Telerehabilitation improves access to specialty stroke care

Jack W. Gaddy has come a long way since surviving a stroke that affected the right side of his body. The Myrtle Beach retiree said the disconnect between his brain and his body makes it difficult to do basic things like brushing his teeth or buttoning his shirt. But telerehabilitation occupational therapy, a telehealth service, has helped him gain mobility.  

“(Telerehabilitation) is one-on-one; it’s very personal and very easy to be immersed in the telehealth session,” Gaddy said. 

Using a video connection, Gaddy remains in his own home while meeting with Jul Laura, an occupational therapist in the telerehab program at the Stroke Recovery Research Center at the Medical University of South Carolina. Laura said occupational therapy is very activity focused and the best part of the telerehabilitation program is that sessions take place inside a patient’s home; patients choose an activity that is part of their routine.  

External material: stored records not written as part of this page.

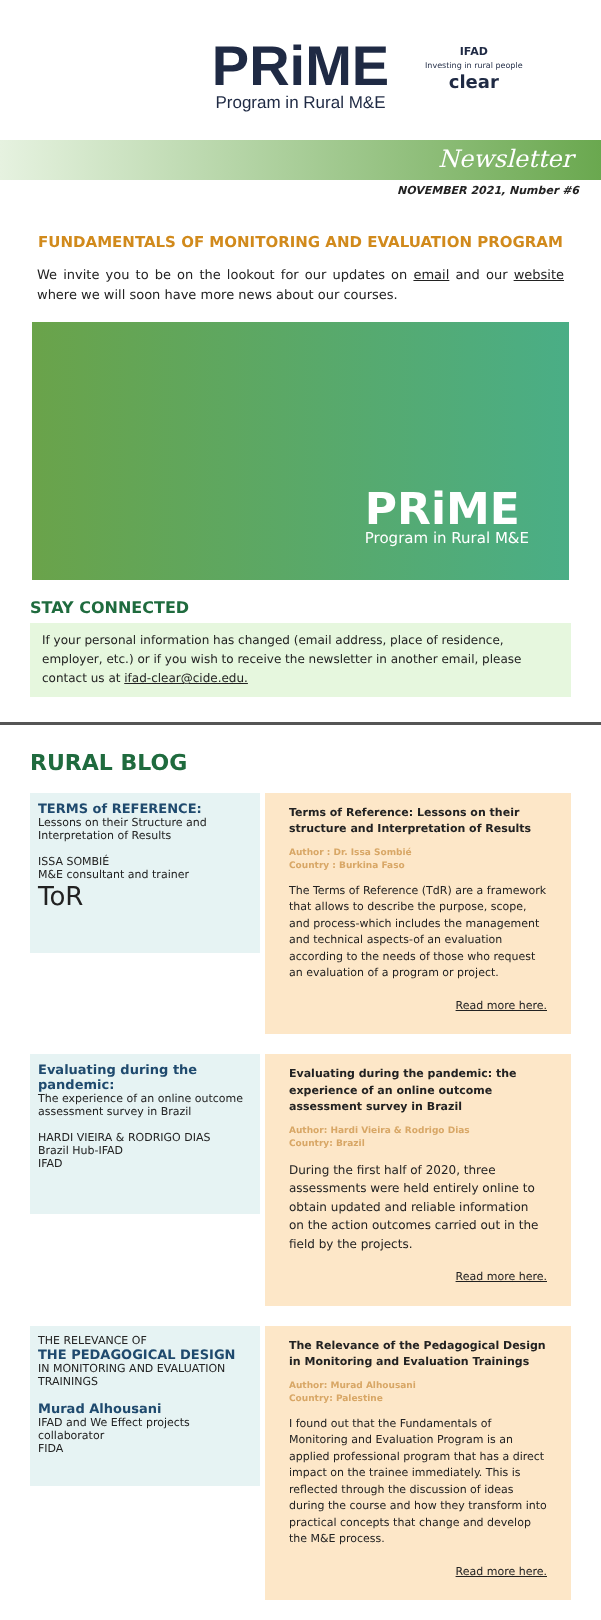PRiME Program in Rural M&E
IFAD
Investing in rural people
clear
Newsletter
NOVEMBER 2021, Number #6
FUNDAMENTALS OF MONITORING AND EVALUATION PROGRAM
We invite you to be on the lookout for our updates on email and our website where we will soon have more news about our courses.
PRiME
Program in Rural M&E
STAY CONNECTED
If your personal information has changed (email address, place of residence, employer, etc.) or if you wish to receive the newsletter in another email, please contact us at ifad-clear@cide.edu.
RURAL BLOG
TERMS of REFERENCE:
Lessons on their Structure and Interpretation of Results
ISSA SOMBIÉ
M&E consultant and trainer
ToR
Terms of Reference: Lessons on their structure and Interpretation of Results
Author : Dr. Issa Sombié
Country : Burkina Faso
The Terms of Reference (TdR) are a framework that allows to describe the purpose, scope, and process-which includes the management and technical aspects-of an evaluation according to the needs of those who request an evaluation of a program or project.
Read more here.
Evaluating during the pandemic:
The experience of an online outcome assessment survey in Brazil
HARDI VIEIRA & RODRIGO DIAS
Brazil Hub-IFAD
IFAD
Evaluating during the pandemic: the experience of an online outcome assessment survey in Brazil
Author: Hardi Vieira & Rodrigo Dias
Country: Brazil
During the first half of 2020, three assessments were held entirely online to obtain updated and reliable information on the action outcomes carried out in the field by the projects.
Read more here.
THE RELEVANCE OF
THE PEDAGOGICAL DESIGN
IN MONITORING AND EVALUATION TRAININGS
Murad Alhousani
IFAD and We Effect projects collaborator
FIDA
The Relevance of the Pedagogical Design in Monitoring and Evaluation Trainings
Author: Murad Alhousani
Country: Palestine
I found out that the Fundamentals of Monitoring and Evaluation Program is an applied professional program that has a direct impact on the trainee immediately. This is reflected through the discussion of ideas during the course and how they transform into practical concepts that change and develop the M&E process.
Read more here.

“They’re in their own environment; their entire home is their therapy room,” Laura said. 

In South Carolina, stroke specialty services are scattered throughout the state, according to Michelle Woodbury, an occupational therapist and associate professor at MUSC. Woodbury leads the stroke telerehabilitation occupational therapy program at MUSC. She said patients may not be able to access the specialty rehabilitation care that they need because those clinics are located too far away. 

“What we’re trying to do with this Stroke Telerehabilitation OT program is to provide opportunities for people to access services when they can’t access them by going to a clinic,” Woodbury said.